The Guyana President said he was "very worried about having bilateral meetings without the presence of a facilitator or without a CARICOM presence because history has shown since the affair started, and the history of all the discussions we have had show that we had these difficulties."

"Proposals were put on the table, proposals were withdrawn from the table without any reason whatsoever and a CARICOM presence there - the presence of the Prime Minister of Jamaica will hopefully bring an end to this practice and I think if that happens we can pave the way for a successful agreement", he said.

He noted that when the ministerial talks finally failed in the Suriname capital Paramaribo where the Guyana proposals now included in the statement coming out of the summit were ignored, a third party was not present. Mr Jagdeo stressed that the scheduled Jamaica round, with Patterson as facilitator, was "substantially different than what we (have) had in the meetings that have taken place between the two sides thus far".

He said Wijdenbosch advised "he did not have the discussions that were needed before he came to this meeting to form the agreement and I suspect that is what is meant by the mandate - discussions with various groups."

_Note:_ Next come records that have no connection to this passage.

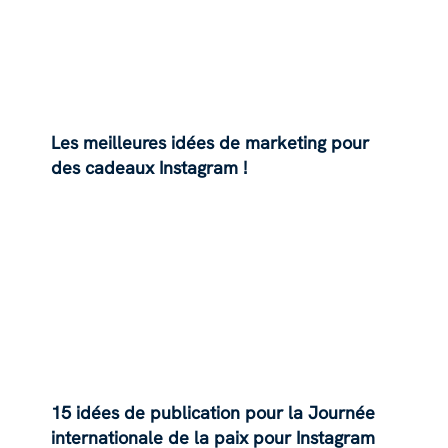
Les meilleures idées de marketing pour
des cadeaux Instagram !
15 idées de publication pour la Journée
internationale de la paix pour Instagram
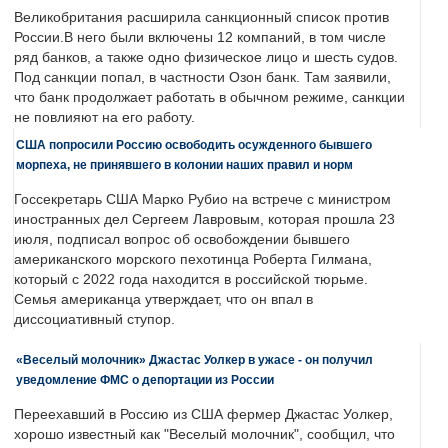
Великобритания расширила санкционный список против
России.В него были включены 12 компаний, в том числе
ряд банков, а также одно физическое лицо и шесть судов.
Под санкции попал, в частности Озон банк. Там заявили,
что банк продолжает работать в обычном режиме, санкции
не повлияют на его работу.
США попросили Россию освободить осужденного бывшего
морпеха, не принявшего в колонии наших правил и норм
Госсекретарь США Марко Рубио на встрече с министром
иностранных дел Сергеем Лавровым, которая прошла 23
июля, подписал вопрос об освобождении бывшего
американского морского пехотинца Роберта Гилмана,
который с 2022 года находится в российской тюрьме.
Семья американца утверждает, что он впал в
диссоциативный ступор.
«Веселый молочник» Джастас Уолкер в ужасе - он получил
уведомление ФМС о депортации из России
Переехавший в Россию из США фермер Джастас Уолкер,
хорошо известный как "Веселый молочник", сообщил, что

"I am hoping that by the time we meet in Jamaica, those discussions would be held and there is a possibility that they will be held with the incoming government too and that would constitute the mandate, but I am just speculating", he explained.

"My that if we had that meeting at the bilateral level without a third party being present, the fate of that meeting would not have been any different from the fate of the other meetings that we have had prior to that - that was my fear and that was why I wrote CARICOM asking that the matter be put on the agenda", he said.

President Jagdeo reiterated that the return of the rig to the Eagle site is not only for the benefit of Guyana.

"Both countries would benefit from the resources in that area because our proposal was and is that we jointly utilise the resources in the area for the benefit of both countries", he said.

CGX believes the Eagle site is a potential world class giant oil field with a deposit of more than 800 million barrels.

After it was forced out from the target by the Suriname navy, the rig began drilling at the secondary Horseshoe site in the concession zone.